"Dukhtar": Kawin? Lari!
16.00Sumber gambar: browngirlmagazine.com |
Oleh: Satya Adhi
Judul Film : Dukhtar
Sutradara : Afia Serena Nathaniel
Pemain : Samiya Mumtaz, Saleha Aref, Mohib
Mirza
Tahun Rilis : 2014
Durasi : 93 menit
Skor : 6/10
TANPA RISET
mendalam dan terukur, saya berani mengatakan bahwa mayoritas bocah di Indonesia
pertama kali tahu soal seks bukan dari orang tua. Barangkali mereka mendapatkannya
dari pelajaran sekolah, pelajaran agama di luar sekolah, atau, yang paling
sering saya dengar dan alami, lewat pornografi.
Jauh dari
Indonesia, di sebuah pedalaman pegunungan Pakistan sana, Allah Rakhi (Samiya
Mumtaz) – yang berarti ‘Allah Melindungi’ – seorang ibu muda tak berpendidikan
formal, sudah punya rasa sadar untuk memberi pendidikan seks kepada putrinya,
Zainab (Saleha Aref).
Suatu hari,
Allah Rakhi mengajak Zainab ke gudang bawah tanah. Ia kemudian mengambil
selembar kain yang sudah disimpan turun temurun. “Ini kain dari malam
perkawinan Ibu,” kata Allah Rakhi.
Melihat kain
yang ternoda bercak darah kemerahan, Zainab bertanya penasaran. “Darah siapa
ini?”
Adegan ini
saya rasa jadi yang terpenting sepanjang 93 menit Dukhtar berkisah. Ia tidak hanya menunjukkan bagaimana Ibu dan anak
berbagi soal seksualitas, tapi juga menegaskan betapa ketertundukan perempuan
telah terjadi secara turun menurun. Belum juga usai sampai sekarang.
Dukhtar sebenarnya tidak terlalu memberi kebaruan dalam gagasan permulaan
cerita dalam film bertema ketertundukan dan marjinalisasi perempuan. Berlatar di daerah pelosok
pegunungan yang walaupun sudah dimasuki teknologi transportasi dan komunikasi
modern namun pandangan masyarakatnya soal gender dan seks masih teramat
konservatif, Zainab yang masih belasan tahun (di bawah 15 tahun, saya rasa), akan
dipaksa kawin dengan seorang tetua suku yang berkuasa di sana, seorang lelaki
berusia sekira 60 tahun.
Pernikahan
tersebut dilakukan untuk mendamaikan suku sang ayah dengan suku si calon suami
Zainab. Allah Rakhi yang tak ingin anaknya kehilangan masa depan akibat
pernikahan di bawah umur dan bernasib sama dengan dirinya, melarikan Zainab
dari rumah.

[Butir data]

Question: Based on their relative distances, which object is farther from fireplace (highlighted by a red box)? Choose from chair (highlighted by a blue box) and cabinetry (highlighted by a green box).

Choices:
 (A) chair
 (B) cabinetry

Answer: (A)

...

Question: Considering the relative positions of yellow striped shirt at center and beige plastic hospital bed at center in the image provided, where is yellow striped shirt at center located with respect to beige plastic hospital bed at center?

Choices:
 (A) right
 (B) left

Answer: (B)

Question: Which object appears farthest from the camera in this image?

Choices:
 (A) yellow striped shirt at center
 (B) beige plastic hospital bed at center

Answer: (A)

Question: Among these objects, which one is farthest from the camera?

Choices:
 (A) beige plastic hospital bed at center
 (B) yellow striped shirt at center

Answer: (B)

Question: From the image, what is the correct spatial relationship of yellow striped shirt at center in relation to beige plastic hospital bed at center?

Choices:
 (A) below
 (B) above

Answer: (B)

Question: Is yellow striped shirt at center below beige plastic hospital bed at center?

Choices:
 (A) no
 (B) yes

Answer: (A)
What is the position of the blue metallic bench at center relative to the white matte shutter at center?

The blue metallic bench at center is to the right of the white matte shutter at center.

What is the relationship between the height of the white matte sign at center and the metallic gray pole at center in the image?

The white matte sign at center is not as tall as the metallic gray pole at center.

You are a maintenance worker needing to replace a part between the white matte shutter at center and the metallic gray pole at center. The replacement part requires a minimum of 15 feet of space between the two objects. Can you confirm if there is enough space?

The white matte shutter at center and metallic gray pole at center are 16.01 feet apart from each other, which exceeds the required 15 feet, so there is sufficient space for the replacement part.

■ **Permintaan**
Berdasarkan ulasan film Dukhtar, mengapa Allah Rakhi melarikan Zainab dari rumah? Jelaskan dalam satu sampai tiga kalimat. Jawab hanya berdasarkan ulasan film Dukhtar.

■ **Jawaban Benar**
Allah Rakhi melarikan Zainab karena tidak ingin putrinya kehilangan masa depan akibat pernikahan di bawah umur dan bernasib sama dengan dirinya. Zainab, yang masih belasan tahun, akan dipaksa kawin dengan seorang tetua suku berusia sekitar 60 tahun untuk mendamaikan suku ayahnya dengan suku calon suaminya.